Wanderlust: Photographs by Alec Soth
North Carolina Museum of Art
Through June 30

The French term flâneur (literally “one who strolls”) originally applied to shiftless dandies who could wander Parisian streets all day at leisure. However, Walter Benjamin and other cultural theorists flipped the term in the 20th century.
Precisely because he lacked a specific purpose, the methodical flâneur could bring a default curiosity and close attention to a complex modern world that moved and changed too fast to completely apprehend. The American flâneur never really caught on as a trope, but Minneapolis-based photographer Alec Soth should be nominated for the role.
Wanderlust, an exhibition at the North Carolina Museum of Art, is a selection of 15 of Soth’s chromogenic prints from the collection of Allen G. Thomas Jr. in Wilson, N.C., 13 of which are from Soth’s series “Sleeping by the Mississippi.” From 1999 to 2002, Soth traveled the 2,300-mile length of the river from Minnesota to Louisiana, photographing people and places and gathering their stories in the 10 states the river passes through. In an interview, Soth described the photographs as “a series of scenes in a lucid dream,” capturing their epic, surreal truth.
The remaining two images in the show are from his “NIAGARA” series (2004–05), for which Soth took portraits of Niagara Falls newlyweds and the honeymoon hotels they stayed in, as well as images of later, married life.
Both series record a deep sense of place and the difficulty of finding meaning in one’s life. Many of Soth’s places are empty and many of the people look lonely and spent. But there’s a persistent humanity running through each image, like the unstoppable (and unpictured) current of the big river. Soth somehow stays out of the way of that current.

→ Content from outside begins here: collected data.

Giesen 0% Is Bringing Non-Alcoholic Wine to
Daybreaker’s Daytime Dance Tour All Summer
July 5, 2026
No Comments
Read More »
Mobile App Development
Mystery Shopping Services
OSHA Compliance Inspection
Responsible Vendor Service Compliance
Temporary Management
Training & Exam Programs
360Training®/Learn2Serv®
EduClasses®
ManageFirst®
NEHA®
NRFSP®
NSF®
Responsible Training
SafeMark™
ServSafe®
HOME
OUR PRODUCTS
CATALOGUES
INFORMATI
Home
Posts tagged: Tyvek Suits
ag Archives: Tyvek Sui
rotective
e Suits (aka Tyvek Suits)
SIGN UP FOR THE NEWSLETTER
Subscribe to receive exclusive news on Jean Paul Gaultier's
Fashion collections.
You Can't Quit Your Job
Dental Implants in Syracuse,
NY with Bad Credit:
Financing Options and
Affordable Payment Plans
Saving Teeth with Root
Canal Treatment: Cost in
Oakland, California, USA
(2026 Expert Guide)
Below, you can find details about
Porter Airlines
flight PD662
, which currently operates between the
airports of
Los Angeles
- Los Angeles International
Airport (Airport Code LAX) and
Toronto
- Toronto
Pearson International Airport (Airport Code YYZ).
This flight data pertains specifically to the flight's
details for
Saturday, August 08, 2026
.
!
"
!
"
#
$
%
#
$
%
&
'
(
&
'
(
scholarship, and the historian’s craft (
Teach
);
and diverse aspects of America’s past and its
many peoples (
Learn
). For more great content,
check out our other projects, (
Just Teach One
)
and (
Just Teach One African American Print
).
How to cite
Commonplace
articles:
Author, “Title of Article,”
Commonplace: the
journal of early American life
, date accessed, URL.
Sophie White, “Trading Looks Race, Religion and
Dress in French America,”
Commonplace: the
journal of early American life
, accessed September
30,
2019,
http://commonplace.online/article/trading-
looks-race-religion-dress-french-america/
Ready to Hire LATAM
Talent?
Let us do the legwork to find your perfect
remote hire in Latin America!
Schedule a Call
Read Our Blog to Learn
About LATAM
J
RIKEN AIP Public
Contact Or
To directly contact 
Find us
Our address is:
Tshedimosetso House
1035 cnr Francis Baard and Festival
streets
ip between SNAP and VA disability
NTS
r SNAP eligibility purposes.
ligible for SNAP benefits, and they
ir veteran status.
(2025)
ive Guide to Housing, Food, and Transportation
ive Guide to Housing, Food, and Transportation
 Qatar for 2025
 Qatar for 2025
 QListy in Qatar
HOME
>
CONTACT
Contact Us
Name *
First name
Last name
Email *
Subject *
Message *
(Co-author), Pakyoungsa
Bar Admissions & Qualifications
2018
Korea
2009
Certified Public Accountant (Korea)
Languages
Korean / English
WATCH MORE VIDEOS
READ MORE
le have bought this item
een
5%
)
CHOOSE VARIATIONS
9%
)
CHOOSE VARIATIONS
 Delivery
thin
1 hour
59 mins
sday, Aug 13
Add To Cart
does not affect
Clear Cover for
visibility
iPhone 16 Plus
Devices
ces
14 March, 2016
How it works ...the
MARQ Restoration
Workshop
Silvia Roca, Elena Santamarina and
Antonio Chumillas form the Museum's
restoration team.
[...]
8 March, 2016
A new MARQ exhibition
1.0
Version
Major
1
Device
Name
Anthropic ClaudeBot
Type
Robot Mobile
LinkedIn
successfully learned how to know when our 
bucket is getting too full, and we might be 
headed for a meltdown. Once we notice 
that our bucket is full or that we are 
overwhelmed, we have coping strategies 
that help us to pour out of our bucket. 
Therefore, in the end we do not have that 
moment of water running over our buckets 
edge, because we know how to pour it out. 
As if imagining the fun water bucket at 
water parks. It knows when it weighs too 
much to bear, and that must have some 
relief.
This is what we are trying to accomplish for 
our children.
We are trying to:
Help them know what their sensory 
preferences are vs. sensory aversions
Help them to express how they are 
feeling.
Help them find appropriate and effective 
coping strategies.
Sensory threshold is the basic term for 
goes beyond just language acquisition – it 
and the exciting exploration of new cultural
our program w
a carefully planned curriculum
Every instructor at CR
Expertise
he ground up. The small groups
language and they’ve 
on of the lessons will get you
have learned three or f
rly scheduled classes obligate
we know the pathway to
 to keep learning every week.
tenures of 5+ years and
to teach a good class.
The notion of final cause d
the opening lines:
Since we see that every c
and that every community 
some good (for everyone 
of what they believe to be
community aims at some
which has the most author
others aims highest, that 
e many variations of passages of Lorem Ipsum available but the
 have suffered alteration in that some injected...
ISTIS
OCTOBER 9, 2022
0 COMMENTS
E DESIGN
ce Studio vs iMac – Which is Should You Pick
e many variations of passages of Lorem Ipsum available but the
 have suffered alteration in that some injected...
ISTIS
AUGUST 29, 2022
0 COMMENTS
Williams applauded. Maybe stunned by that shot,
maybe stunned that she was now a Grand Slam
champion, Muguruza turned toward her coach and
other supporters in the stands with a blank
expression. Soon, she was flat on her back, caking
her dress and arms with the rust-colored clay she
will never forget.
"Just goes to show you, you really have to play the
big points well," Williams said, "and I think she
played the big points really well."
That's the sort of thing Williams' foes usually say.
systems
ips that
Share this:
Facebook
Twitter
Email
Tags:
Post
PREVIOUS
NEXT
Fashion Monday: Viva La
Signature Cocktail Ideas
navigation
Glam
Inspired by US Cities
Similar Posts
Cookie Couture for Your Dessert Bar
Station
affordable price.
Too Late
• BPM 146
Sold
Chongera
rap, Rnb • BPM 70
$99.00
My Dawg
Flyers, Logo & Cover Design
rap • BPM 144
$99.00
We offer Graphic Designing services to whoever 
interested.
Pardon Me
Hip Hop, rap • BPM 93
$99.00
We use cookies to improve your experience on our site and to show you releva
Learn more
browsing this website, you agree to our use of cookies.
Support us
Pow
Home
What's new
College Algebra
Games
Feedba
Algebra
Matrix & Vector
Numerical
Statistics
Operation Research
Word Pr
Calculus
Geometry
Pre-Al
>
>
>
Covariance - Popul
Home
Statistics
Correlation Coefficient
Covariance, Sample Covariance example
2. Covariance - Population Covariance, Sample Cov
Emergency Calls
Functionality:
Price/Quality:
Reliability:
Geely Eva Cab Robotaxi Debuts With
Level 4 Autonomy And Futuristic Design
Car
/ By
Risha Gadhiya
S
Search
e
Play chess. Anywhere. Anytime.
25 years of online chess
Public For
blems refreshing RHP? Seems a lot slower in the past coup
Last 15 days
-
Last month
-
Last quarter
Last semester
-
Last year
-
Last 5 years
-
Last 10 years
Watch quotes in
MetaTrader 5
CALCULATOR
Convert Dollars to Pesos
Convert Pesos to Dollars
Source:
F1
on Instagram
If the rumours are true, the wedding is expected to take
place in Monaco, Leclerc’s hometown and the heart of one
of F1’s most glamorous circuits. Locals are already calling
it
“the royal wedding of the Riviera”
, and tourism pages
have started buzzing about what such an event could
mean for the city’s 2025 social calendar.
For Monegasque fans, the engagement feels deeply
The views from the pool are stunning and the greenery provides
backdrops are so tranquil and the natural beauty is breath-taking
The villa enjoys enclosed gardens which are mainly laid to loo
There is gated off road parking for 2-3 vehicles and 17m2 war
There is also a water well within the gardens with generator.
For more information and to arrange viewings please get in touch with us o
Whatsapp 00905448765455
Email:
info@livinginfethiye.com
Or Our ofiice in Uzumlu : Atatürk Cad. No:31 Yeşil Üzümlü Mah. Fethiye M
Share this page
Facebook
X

Soth’s clarity is remarkable. His subjects are centered and generally look directly into the camera, hiding nothing. There’s the sense that if you hopped in the car today to visit some of the people in these pictures, they’d still be sitting on the same crappy couches with the same expressions on their faces. Soth uses only the available light, so interiors have the same dimness as your living room and the sunlight in exteriors seems indirect and dulled by Midwestern humidity.
Gathered along one wall of the gallery, four portraits and one interior directly relate to religion. “Patrick, Palm Sunday, Baton Rouge, Louisiana” (2002) is the central image, depicting a scruffy preacher gripping a worn Bible in one hand and a yard-long palm in the other. His pants legs bunched atop his black shoes, he poses contemplatively beneath a snarl of wisteria in front of an unkempt lot. A yellow cinderblock, a pile of blackened boards and some corrugated roofing are scattered behind him. He seems both exhausted and spiritually activated.
A different energy comes from “Bonnie (with a photograph of an angel), Port Gibson, Mississippi” (2000) sitting in a simple blouse and skirt. In her lap, the bouffant-styled subject holds up a photograph of a cloud that, if you squint a little, looks like an angel with its arms up and flowing wings. Bonnie exudes a beatific smugness, looking straight into the camera with the certitude of a true believer.
Such certainty is absent from “Adelyn, Ash Wednesday, New Orleans, Louisiana” (2000). Unlike Soth’s other subjects, Adelyn’s eyes are turned away and upward, gazing into the sky. Her head, marked with an ashen cross, is tilted back so that she seems almost tortured by faith, or by the desire for it.
The religious set shares a corner with an image of death, and also the exhibition’s ultimate flâneur image: “Cemetery, Fountain City, Wisconsin” (2002). The twilight landscape pictures a cemetery nestled into a hillside behind a gas station, but Soth’s considered composition brings out horizontal striations in the image that reveal layers of social and philosophical meaning. No one in a hurry could have taken this picture.
Reading the image from top to bottom: Beneath the dim sky, the tree line of a snowy rock face catches the changing light; as the sheer face begins to level, power lines cut across snowy, open ground; the photograph’s pitch black equator is a thicket of spruce trees planted close together throughout the cemetery; the headstones are visible in an undisturbed blanket of snow beneath the spruces; and along the bottom of the image is the blindingly lit canopy of a gas pump island.
Sandwiched between electrical and gas layersenergy supplied from dead plants and animalsthe human cemetery is placid and nearly unnoticeable, it blends into the landscape so well. The bright evidence of the living, however, is incongruous and harsh against the hillside. “Cemetery” points out the inevitability of death while providing a reminder of the rapidly expiring fact of living.
This article appeared in print with the headline “Strolling down the river.”